By Jack Hughes
Global warming, climate crisis, whatever we call it, can be overwhelming to the point where we have to switch off and give our attention to things we have an outside chance of controlling.
We may not be able to stop Greenland melting, but we can surely stop the ice cream from dripping onto the floor. We may feel anger or grief for what we see happening in our own lives and for the seemingly endless stream of climate related disasters all over the world.
We may feel paralysing fear for our children and future generations beyond them, as we contemplate the trashed-party planet we will leave behind. But these negative feelings do in fact have a positive side. Anger is a thirst for justice, grief reflects compassion and fear can be unleashed as action.
So what can we do apart from individual efforts like eating less meat, reducing flying and trips in the car? We can do what we in our society have always done when enough people come together to demand fundamental change for the better. This is how we won universal voting rights, and abolished the slave trade. The only thing that is different about global warming is the urgency. The timescale in which we can make a difference is much shorter.
In 2015 The Paris Agreement on climate change was signed by 196 countries. A goal of keeping temperature increase to well below 2° at 1.5°C above preindustrial levels was set in order to head off the worst consequences of global warming such as increasing incidence of drought, flooding and crop failure.
To achieve this, the Intergovernmental Panel on Climate Change (IPCC) stated that emissions would have to decrease to net carbon zero by 2050. This means, in effect, that for every ton of carbon dioxide we add to the air, the equivalent amount must be taken out; this is usually achieved by carbon offset through planting trees.
While the UK Government has adopted the 2050 target, many scientists think that this is far too late and on present projections it looks like we will miss it anyway. As a result, Caroline Lucas of the Green Party last year put forward draft legislation in the form of the Climate and Ecological Emergency Bill (CEE). This is designed to accelerate efforts to decarbonise our society. The main proposals are:
- Measuring the total carbon footprint of the UK to take into account the supply chain of goods and services created elsewhere for consumption here. This means we can identify and deal with reducing emissions from aviation and shipping more effectively.

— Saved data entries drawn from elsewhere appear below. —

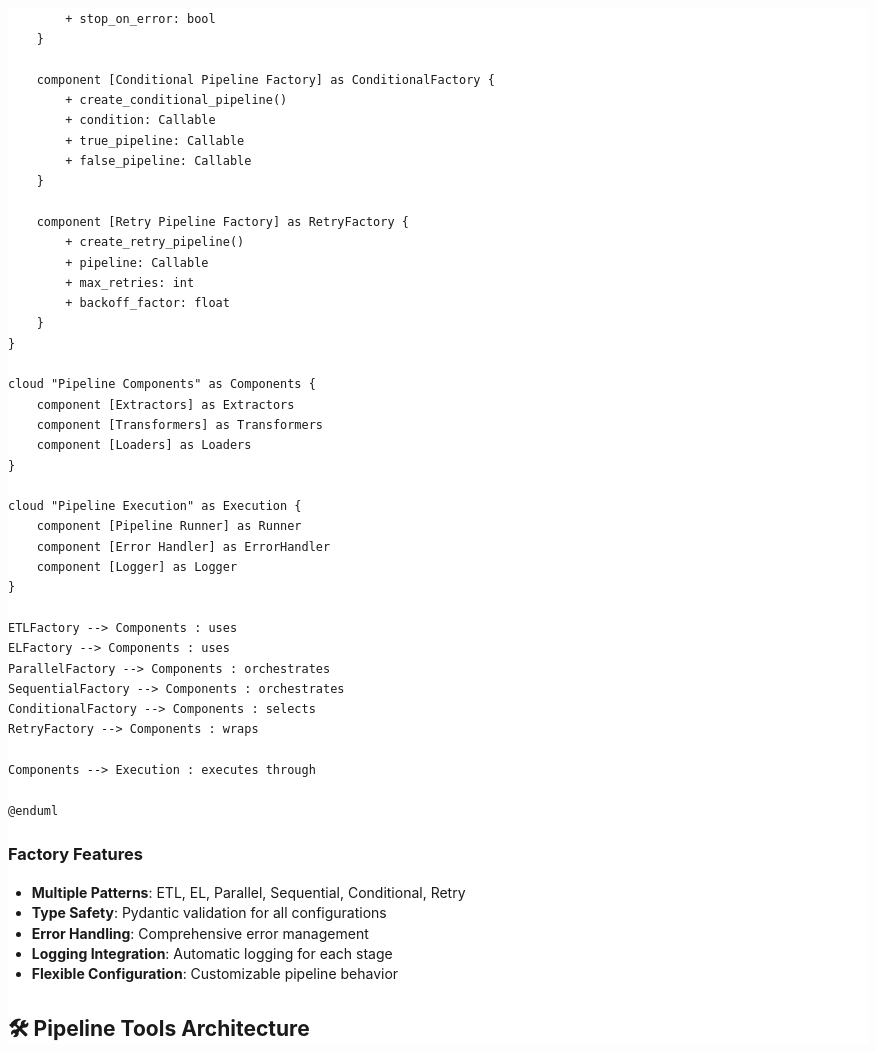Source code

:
 ```plantuml
        + stop_on_error: bool
    }
    
    component [Conditional Pipeline Factory] as ConditionalFactory {
        + create_conditional_pipeline()
        + condition: Callable
        + true_pipeline: Callable
        + false_pipeline: Callable
    }
    
    component [Retry Pipeline Factory] as RetryFactory {
        + create_retry_pipeline()
        + pipeline: Callable
        + max_retries: int
        + backoff_factor: float
    }
}

cloud "Pipeline Components" as Components {
    component [Extractors] as Extractors
    component [Transformers] as Transformers
    component [Loaders] as Loaders
}

cloud "Pipeline Execution" as Execution {
    component [Pipeline Runner] as Runner
    component [Error Handler] as ErrorHandler
    component [Logger] as Logger
}

ETLFactory --> Components : uses
ELFactory --> Components : uses
ParallelFactory --> Components : orchestrates
SequentialFactory --> Components : orchestrates
ConditionalFactory --> Components : selects
RetryFactory --> Components : wraps

Components --> Execution : executes through

@enduml
```

### Factory Features

- **Multiple Patterns**: ETL, EL, Parallel, Sequential, Conditional, Retry
- **Type Safety**: Pydantic validation for all configurations
- **Error Handling**: Comprehensive error management
- **Logging Integration**: Automatic logging for each stage
- **Flexible Configuration**: Customizable pipeline behavior

## 🛠️ Pipeline Tools Architecture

- Negative emission technologies, such as carbon capture and various forms of geo- engineering would not be relied upon. This removes the possibility of kicking the single use plastic bottle down the road while government does nothing of substance. These new technologies will eventually come online and prove incredibly helpful; they are just not ready yet and we don’t have the time to wait.

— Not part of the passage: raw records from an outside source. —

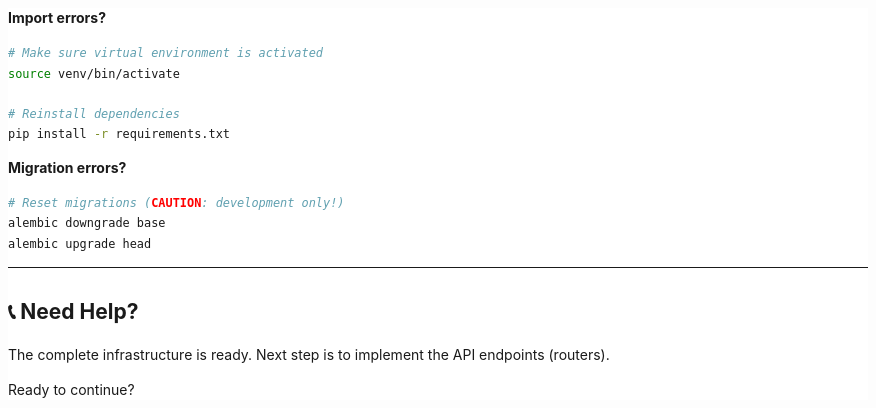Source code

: **Import errors?**
```bash
# Make sure virtual environment is activated
source venv/bin/activate

# Reinstall dependencies
pip install -r requirements.txt
```

**Migration errors?**
```bash
# Reset migrations (CAUTION: development only!)
alembic downgrade base
alembic upgrade head
```

---

## 📞 Need Help?

The complete infrastructure is ready. Next step is to implement the API endpoints (routers).

Ready to continue?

- Protecting and preserving the natural world both here in the UK and across the world.
- The implementation of a citizens’ assembly to enhance and extend our democracy by giving so-called ordinary people a voice.
On the 26th March, the supporters of the CEE would love it if we could all write to our MPs in support of the bill and use social media, in particular Twitter at 12 noon on that day to broadcast support loud and clear using #CEE and #FaceTheFuture. Do take a look at the website of the CEE Bill Alliance, www.ceebill.uk for more information. And of course look at the counter-arguments and see if they stack up. If you agree there is merit in the bill, then you could write to your MP. You can find out who your MP is here – www.theyworkforyou.com.
When you write you need to say that you are a constituent and give your address, then briefly say why you think the bill is important. You could mention some of the points above or you could let them know you are deeply concerned by just saying something like: “I support the CCE Bill because 2050 is too late a deadline for net zero carbon. I want tough legislation to make it happen sooner. Will you support the Bill?”
The pandemic of the past year has been horrifying in so many ways. However, it has also shown what we can do when we pull together, whether as small communities, or on a global scale.
We are containing the tragedy and we have managed to produce several vaccines within 12 months that are proving effective. If we put the same focus, urgency and effort into dealing with the climate crisis we can pull back from the edge of disaster. The time to do that is now; it’s the only time we ever really have.